Thank to everyone's comments, I finally found the bottleneck and its solution:
TLDR:
It seems that the compiler takes a long time to type check an impl Trait
used in a loop. So I had to box those instances into Box<dyn Trait>
and the release builds finish in 30 seconds. The advantage of this solution is that code changes involved are minimal and you also don't suffer from a tremendous allocation overhead compared to boxing everything.
Full explanation
Setup
Here's a simplified example that illustrates this issue. Let's say I want to define a Parser
trait as follows:
pub trait Parser<'a> {
type Output;
type State: Clone;
/// Parse a given input, starting at
/// a given location and state.
fn parse(
&mut self,
input: &'a str,
location: Location,
state: Self::State,
) -> ParseResult<'a, Self::Output, Self::State>;
Then, I want closures to implement this Parser
trait so I can treat them as parsers.
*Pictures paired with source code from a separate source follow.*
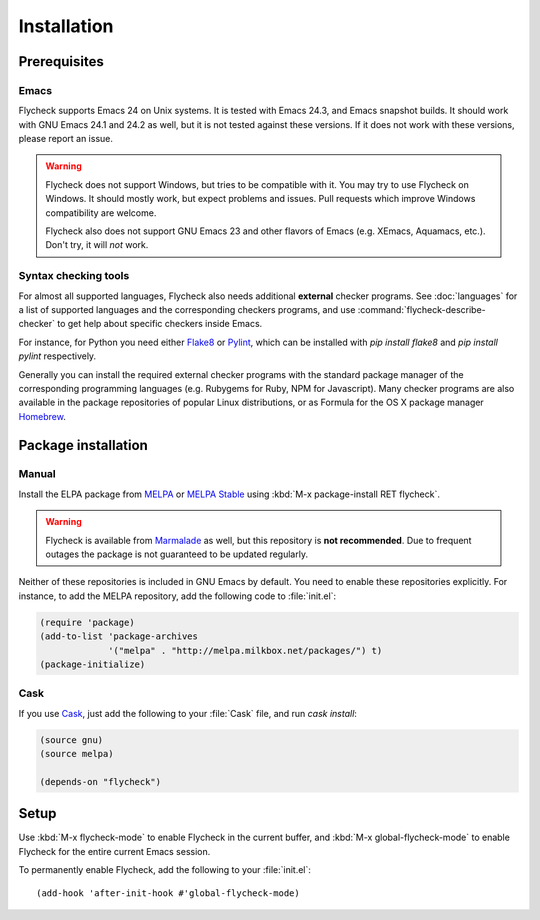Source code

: .. _installation:

==============
 Installation
==============

Prerequisites
=============

Emacs
-----

Flycheck supports Emacs 24 on Unix systems.  It is tested with Emacs 24.3, and
Emacs snapshot builds.  It should work with GNU Emacs 24.1 and 24.2 as well, but
it is not tested against these versions.  If it does not work with these
versions, please report an issue.

.. warning::

   Flycheck does not support Windows, but tries to be compatible with it.  You
   may try to use Flycheck on Windows.  It should mostly work, but expect
   problems and issues.  Pull requests which improve Windows compatibility are
   welcome.

   Flycheck also does not support GNU Emacs 23 and other flavors of Emacs
   (e.g. XEmacs, Aquamacs, etc.).  Don't try, it will *not* work.

Syntax checking tools
---------------------

For almost all supported languages, Flycheck also needs additional **external**
checker programs.  See :doc:`languages` for a list of supported languages and
the corresponding checkers programs, and use
:command:`flycheck-describe-checker` to get help about specific checkers inside
Emacs.

For instance, for Python you need either Flake8_ or Pylint_, which can be
installed with `pip install flake8` and `pip install pylint` respectively.

Generally you can install the required external checker programs with the
standard package manager of the corresponding programming languages
(e.g. Rubygems for Ruby, NPM for Javascript).  Many checker programs are also
available in the package repositories of popular Linux distributions, or as
Formula for the OS X package manager Homebrew_.

.. _Flake8: https://flake8.readthedocs.org/
.. _Pylint: http://www.pylint.org/
.. _homebrew: http://brew.sh/

Package installation
====================

Manual
------

Install the ELPA package from MELPA_ or `MELPA Stable`_ using :kbd:`M-x
package-install RET flycheck`.

.. warning::

   Flycheck is available from Marmalade_ as well, but this repository is **not
   recommended**.  Due to frequent outages the package is not guaranteed to be
   updated regularly.

Neither of these repositories is included in GNU Emacs by default.  You need to
enable these repositories explicitly.  For instance, to add the MELPA
repository, add the following code to :file:`init.el`:

.. code-block:: cl

   (require 'package)
   (add-to-list 'package-archives
                '("melpa" . "http://melpa.milkbox.net/packages/") t)
   (package-initialize)

Cask
----

If you use Cask_, just add the following to your :file:`Cask` file, and run
`cask install`:

.. code-block:: cl

   (source gnu)
   (source melpa)

   (depends-on "flycheck")

Setup
=====

Use :kbd:`M-x flycheck-mode` to enable Flycheck in the current buffer, and
:kbd:`M-x global-flycheck-mode` to enable Flycheck for the entire current Emacs
session.

To permanently enable Flycheck, add the following to your :file:`init.el`::

    (add-hook 'after-init-hook #'global-flycheck-mode)

.. _MELPA: http://melpa.milkbox.net
.. _MELPA Stable: http://melpa-stable.milkbox.net
.. _Marmalade: http://marmalade-repo.org/
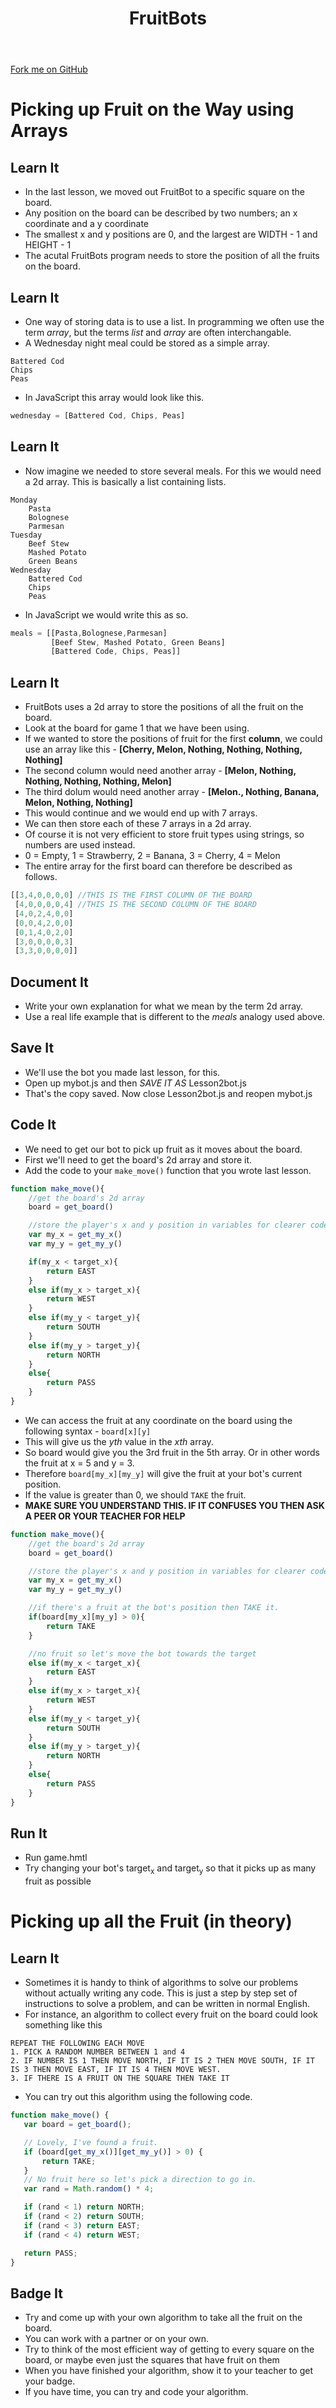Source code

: #+STARTUP:indent
#+HTML_HEAD: <link rel="stylesheet" type="text/css" href="css/styles.css"/>
#+HTML_HEAD_EXTRA: <link href='http://fonts.googleapis.com/css?family=Ubuntu+Mono|Ubuntu' rel='stylesheet' type='text/css'>
#+OPTIONS: f:nil author:nil num:1 creator:nil timestamp:nil  
#+TITLE: FruitBots
#+AUTHOR: Marc Scott

#+BEGIN_HTML
<div class=ribbon>
<a href="https://github.com/MarcScott/8CS-FruitBots">Fork me on GitHub</a>
</div>
#+END_HTML

* COMMENT Use as a template
:PROPERTIES:
:HTML_CONTAINER_CLASS: activity
:END:
** Learn It
:PROPERTIES:
:HTML_CONTAINER_CLASS: learn
:END:

** Research It
:PROPERTIES:
:HTML_CONTAINER_CLASS: research
:END:

** Design It
:PROPERTIES:
:HTML_CONTAINER_CLASS: design
:END:

** Build It
:PROPERTIES:
:HTML_CONTAINER_CLASS: build
:END:

** Test It
:PROPERTIES:
:HTML_CONTAINER_CLASS: test
:END:

** Run It
:PROPERTIES:
:HTML_CONTAINER_CLASS: run
:END:

** Document It
:PROPERTIES:
:HTML_CONTAINER_CLASS: document
:END:

** Code It
:PROPERTIES:
:HTML_CONTAINER_CLASS: code
:END:

** Program It
:PROPERTIES:
:HTML_CONTAINER_CLASS: program
:END:

** Try It
:PROPERTIES:
:HTML_CONTAINER_CLASS: try
:END:

** Badge It
:PROPERTIES:
:HTML_CONTAINER_CLASS: badge
:END:

** Save It
:PROPERTIES:
:HTML_CONTAINER_CLASS: save
:END:


* Picking up Fruit on the Way using Arrays
:PROPERTIES:
:HTML_CONTAINER_CLASS: activity
:END:
** Learn It
:PROPERTIES:
:HTML_CONTAINER_CLASS: learn
:END:
- In the last lesson, we moved out FruitBot to a specific square on the board.
- Any position on the board can be described by two numbers; an x coordinate and a y coordinate
- The smallest x and y positions are 0, and the largest are WIDTH - 1 and HEIGHT - 1
- The acutal FruitBots program needs to store the position of all the fruits on the board.
** Learn It
:PROPERTIES:
:HTML_CONTAINER_CLASS: learn
:END:
- One way of storing data is to use a list. In programming we often use the term /array/, but the terms /list/ and /array/ are often interchangable.
- A Wednesday night meal could be stored as a simple array.
#+BEGIN_EXAMPLE
Battered Cod
Chips
Peas
#+END_EXAMPLE
- In JavaScript this array would look like this.
#+BEGIN_SRC javascript
wednesday = [Battered Cod, Chips, Peas]
#+END_SRC
** Learn It
:PROPERTIES:
:HTML_CONTAINER_CLASS: learn
:END:
- Now imagine we needed to store several meals. For this we would need a 2d array. This is basically a list containing lists.
#+BEGIN_EXAMPLE
Monday
    Pasta
    Bolognese
    Parmesan
Tuesday
    Beef Stew
    Mashed Potato
    Green Beans
Wednesday
    Battered Cod
    Chips
    Peas
#+END_EXAMPLE
- In JavaScript we would write this as so.
#+BEGIN_SRC javascript
meals = [[Pasta,Bolognese,Parmesan]
         [Beef Stew, Mashed Potato, Green Beans]
         [Battered Code, Chips, Peas]]
#+END_SRC
** Learn It
:PROPERTIES:
:HTML_CONTAINER_CLASS: learn
:END:
- FruitBots uses a 2d array to store the positions of all the fruit on the board.
- Look at the board for game 1 that we have been using.
- If we wanted to store the positions of fruit for the first *column*, we could use an array like this - *[Cherry, Melon, Nothing, Nothing, Nothing, Nothing]*
- The second column would need another array - *[Melon, Nothing, Nothing, Nothing, Nothing, Melon]*
- The third dolum would need another array - *[Melon., Nothing, Banana, Melon, Nothing, Nothing]*
- This would continue and we would end up with 7 arrays.
- We can then store each of these 7 arrays in a 2d array.
- Of course it is not very efficient to store fruit types using strings, so numbers are used instead.
- 0 = Empty, 1 = Strawberry, 2 = Banana, 3 = Cherry, 4 = Melon
- The entire array for the first board can therefore be described as follows.
#+BEGIN_SRC javascript
[[3,4,0,0,0,0] //THIS IS THE FIRST COLUMN OF THE BOARD
 [4,0,0,0,0,4] //THIS IS THE SECOND COLUMN OF THE BOARD
 [4,0,2,4,0,0]
 [0,0,4,2,0,0]
 [0,1,4,0,2,0]
 [3,0,0,0,0,3]
 [3,3,0,0,0,0]]
#+END_SRC

** Document It
:PROPERTIES:
:HTML_CONTAINER_CLASS: document
:END:
- Write your own explanation for what we mean by the term 2d array.
- Use a real life example that is different to the /meals/ analogy used above.
** Save It
:PROPERTIES:
:HTML_CONTAINER_CLASS: save
:END:
- We'll use the bot you made last lesson, for this.
- Open up mybot.js and then /SAVE IT AS/ Lesson2bot.js
- That's the copy saved. Now close Lesson2bot.js and reopen mybot.js
** Code It
:PROPERTIES:
:HTML_CONTAINER_CLASS: code
:END:
- We need to get our bot to pick up fruit as it moves about the board.
- First we'll need to get the board's 2d array and store it.
- Add the code to your =make_move()= function that you wrote last lesson.
#+BEGIN_SRC javascript
  function make_move(){
      //get the board's 2d array
      board = get_board()

      //store the player's x and y position in variables for clearer code.
      var my_x = get_my_x()
      var my_y = get_my_y()
      
      if(my_x < target_x){
          return EAST
      }
      else if(my_x > target_x){
          return WEST
      }
      else if(my_y < target_y){
          return SOUTH
      }
      else if(my_y > target_y){
          return NORTH
      }
      else{
          return PASS
      }
  }
#+END_SRC
- We can access the fruit at any coordinate on the board using the following syntax - =board[x][y]=
- This will give us the /yth/ value in the /xth/ array.
- So board[5][3] would give you the 3rd fruit in the 5th array. Or in other words the fruit at x = 5 and y = 3.
- Therefore =board[my_x][my_y]= will give the fruit at your bot's current position.
- If the value is greater than 0, we should =TAKE= the fruit.
- *MAKE SURE YOU UNDERSTAND THIS. IF IT CONFUSES YOU THEN ASK A PEER OR YOUR TEACHER FOR HELP*
#+BEGIN_SRC javascript
  function make_move(){
      //get the board's 2d array
      board = get_board()

      //store the player's x and y position in variables for clearer code.
      var my_x = get_my_x()
      var my_y = get_my_y()
      
      //if there's a fruit at the bot's position then TAKE it.
      if(board[my_x][my_y] > 0){
          return TAKE
      }
      
      //no fruit so let's move the bot towards the target
      else if(my_x < target_x){
          return EAST
      }
      else if(my_x > target_x){
          return WEST
      }
      else if(my_y < target_y){
          return SOUTH
      }
      else if(my_y > target_y){
          return NORTH
      }
      else{
          return PASS
      }
  }
#+END_SRC
** Run It
:PROPERTIES:
:HTML_CONTAINER_CLASS: run
:END:
- Run game.hmtl
- Try changing your bot's target_x and target_y so that it picks up as many fruit as possible
* Picking up all the Fruit (in theory)
:PROPERTIES:
:HTML_CONTAINER_CLASS: activity
:END:
** Learn It
:PROPERTIES:
:HTML_CONTAINER_CLASS: learn
:END:
- Sometimes it is handy to think of algorithms to solve our problems without actually writing any code. This is just a step by step set of instructions to solve a problem, and can be written in normal English.
- For instance, an algorithm to collect every fruit on the board could look something like this
#+BEGIN_SRC
REPEAT THE FOLLOWING EACH MOVE
1. PICK A RANDOM NUMBER BETWEEN 1 and 4
2. IF NUMBER IS 1 THEN MOVE NORTH, IF IT IS 2 THEN MOVE SOUTH, IF IT IS 3 THEN MOVE EAST, IF IT IS 4 THEN MOVE WEST.
3. IF THERE IS A FRUIT ON THE SQUARE THEN TAKE IT
#+END_SRC
- You can try out this algorithm using the following code.
#+BEGIN_SRC javascript
function make_move() {
   var board = get_board();

   // Lovely, I've found a fruit.
   if (board[get_my_x()][get_my_y()] > 0) {
       return TAKE;
   }
   // No fruit here so let's pick a direction to go in.
   var rand = Math.random() * 4;

   if (rand < 1) return NORTH;
   if (rand < 2) return SOUTH;
   if (rand < 3) return EAST;
   if (rand < 4) return WEST;

   return PASS;
}
#+END_SRC
** Badge It
:PROPERTIES:
:HTML_CONTAINER_CLASS: badge
:END:
- Try and come up with your own algorithm to take all the fruit on the board.
- You can work with a partner or on your own.
- Try to think of the most efficient way of getting to every square on the board, or maybe even just the squares that have fruit on them
- When you have finished your algorithm, show it to your teacher to get your badge.
- If you have time, you can try and code your algorithm.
Note that we can't directly implement Parser
for FnMut
here because the type parameter A
and S
would be unbounded since associated types Output
and State
in the Parser
trait are unfortunately not visible from the type parameter list. Hence, we create a simple wrapper called FnParser
that wraps a closure into a Parser
.
#[derive(Copy, Clone)]
pub struct FnParser<F, A, S>(F, PhantomData<A>, PhantomData<S>);
pub fn fn_parser<'a, A, S: Clone, F>(f: F) -> FnParser<F, A, S>
where
F: FnMut(&'a str, Location, S) -> ParseResult<'a, A, S>,
{
FnParser(f, PhantomData, PhantomData)
}
impl<'a, A, S: Clone, F> Parser<'a> for FnParser<F, A, S>
where
F: FnMut(&'a str, Location, S) -> ParseResult<'a, A, S>,
{
type Output = A;
type State = S;
fn parse(&mut self, input: &'a str, location: Location, state: S) -> ParseResult<'a, A, S> {
(self.0)(input, location, state)
}
}
Problem
Now, let's write a repeat
parser combinator that repeats a given parser n times. Notice how the input parser
is used in a while
loop and the whole body is wrapped inside an fn_parser
closure. This somehow causes a headache for rustc and takes a super long time to compile.
/// Repeat a parser n times
pub fn repeat<'a, A: Clone + 'a, P: 'a, S: Clone + 'a>(
times: usize,
mut parser: P,
) -> impl Parser<'a, Output = Vec<A>, State = S>
where
P: Parser<'a, Output = A, State = S>,
{
fn_parser(move |mut input, mut location, mut state: S| {
let mut output = Vec::new();
let mut committed = false;
if times == 0 {
return ParseResult::Ok { ... };
}
let mut counter = 0;
while let ParseResult::Ok { ... } = parser.parse(input, location, state.clone())
{
if counter >= times {
break;
}
...
}
ParseResult::Ok { ... }
})
}
Solution
A solution is to replace the fn_parser
with a Box::new
so that the compiler can treat the body as a pointer to a closure on the heap instead of a struct containing a closure on the stack. This somehow eases the compilation process.
We first define a BoxedParser
type alias to avoid typing the full signature all the time. Note how similar the type of BoxedParser
is to FnParser
. The only change is that FnMut
is now wrapped in a Box
:
pub type BoxedParser<'a, A, S> = Box<dyn FnMut(&'a str, Location, S) -> ParseResult<'a, A, S> + 'a>;
impl<'a, A, S: Clone + 'a> Parser<'a> for BoxedParser<'a, A, S> {
type Output = A;
type State = S;
fn parse(&mut self, input: &'a str, location: Location, state: S) -> ParseResult<'a, A, S> {
(*self)(input, location, state)
}
}
Now, we can update the repeat
combinator to return a BoxedParser
instead of an FnParser
:
/// Repeat a parser n times
pub fn repeat<'a, A: Clone + 'a, P: 'a, S: Clone + 'a>(
times: usize,
mut parser: P,
) -> BoxedParser<'a, Vec<A>, S> // Replaced impl Parser with BoxedParser
where
P: Parser<'a, Output = A, State = S>,
{
// Replaced fn_parser with Box::new
Box::new(move |mut input, mut location, mut state: S| {
let mut output = Vec::new();
let mut committed = false;
...
Do this for all the functions that contain calls to impl Parser
in a loop and you'll be golden.
P.S. It'll be great if someone can explain more about the intuitions behind the slowdown.